What is --direct mode in sqoop?
Just read the Sqoop documentation!
Some databases can perform imports in a more high-performance fashion by using database-specific data movement tools (...)
Some databases provides a direct mode for exports as well (...)
Details about use of direct mode with each specific RDBMS, installation requirements, available options and limitations can be found in Section 25
- Section 25 under MySQL
- Section 25 under Oracle data connector for Hadoop
- etc.
Bottom line: "direct mode" means different things for different databases.

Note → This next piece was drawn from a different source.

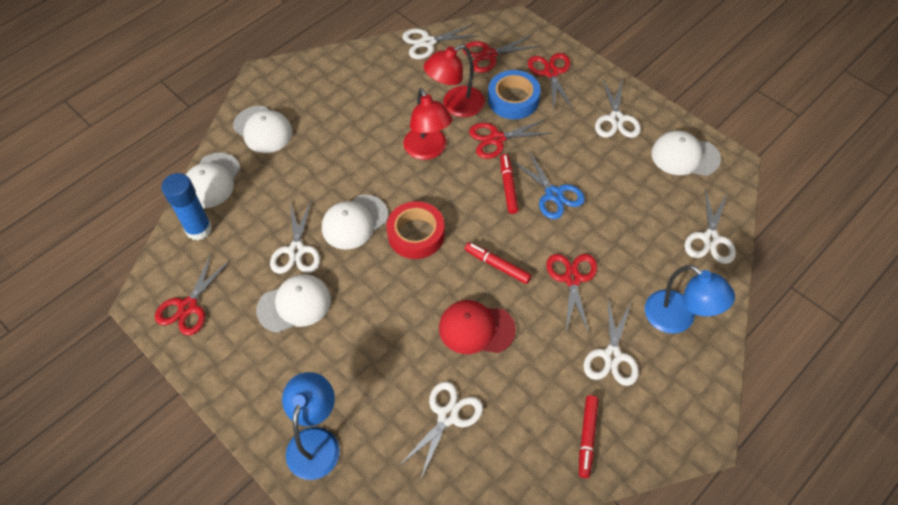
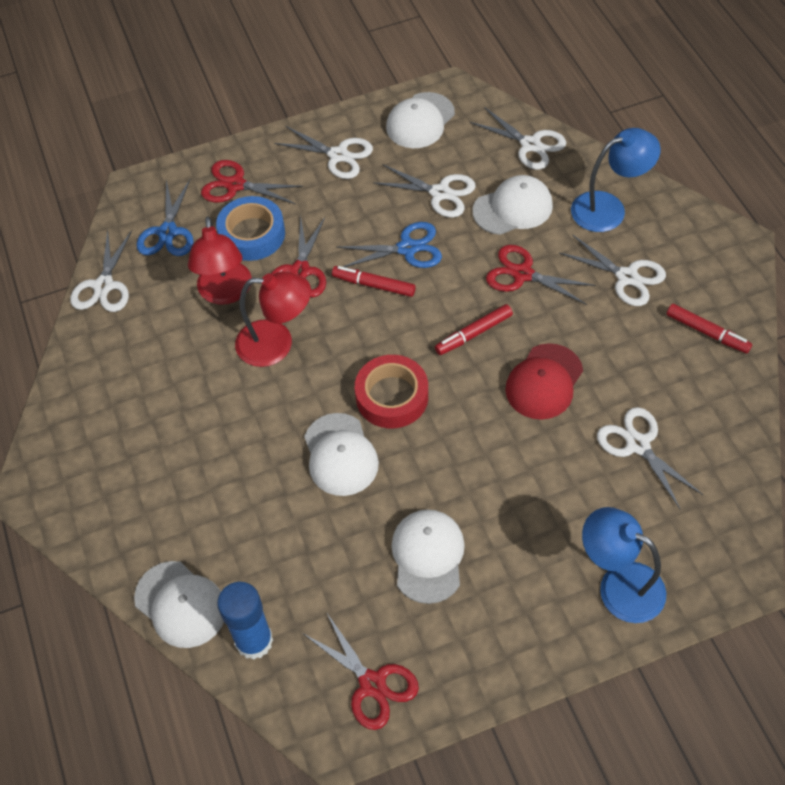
camera: 65 degrees left, 0 degrees up
(263, 129) = (129, 517): white cap -> white cap (513, 208)
(296, 251) = (349, 532): white scissors -> white scissors (440, 193)
(489, 55) = (167, 232): red scissors -> blue scissors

For MySQL or PostgreSQL it relates to bulk loader/unloader utilities (i.e. completetely bypassing JDBC); while for Oracle it relates to "direct path INSERT" i.e. with JDBC but in a non-transactional mode (so you'd better use a temp table, or you might end up with duplicates in a PK and a corrupt table).
To be short and precise,its the mode for fast import which doesn't runs any mappers or reducers.
sqoop import --connect jdbc:mysql://db.foo.com/corp --table EMPLOYEES --direct
Notes:
--direct
is only supported in mysql and postgresql.- Sqoop’s direct mode does not support imports of
BLOB
,CLOB
, orLONGVARBINARY
columns.
From Managing Big Data in Clusters and Cloud Storage
By default, Sqoop uses JDBC to connect to the database. However, depending on the database, there may be a faster, database-specific connector available, which you can use by using the --direct option.
So, you go with --direct option when you want to use a different database connector than the default.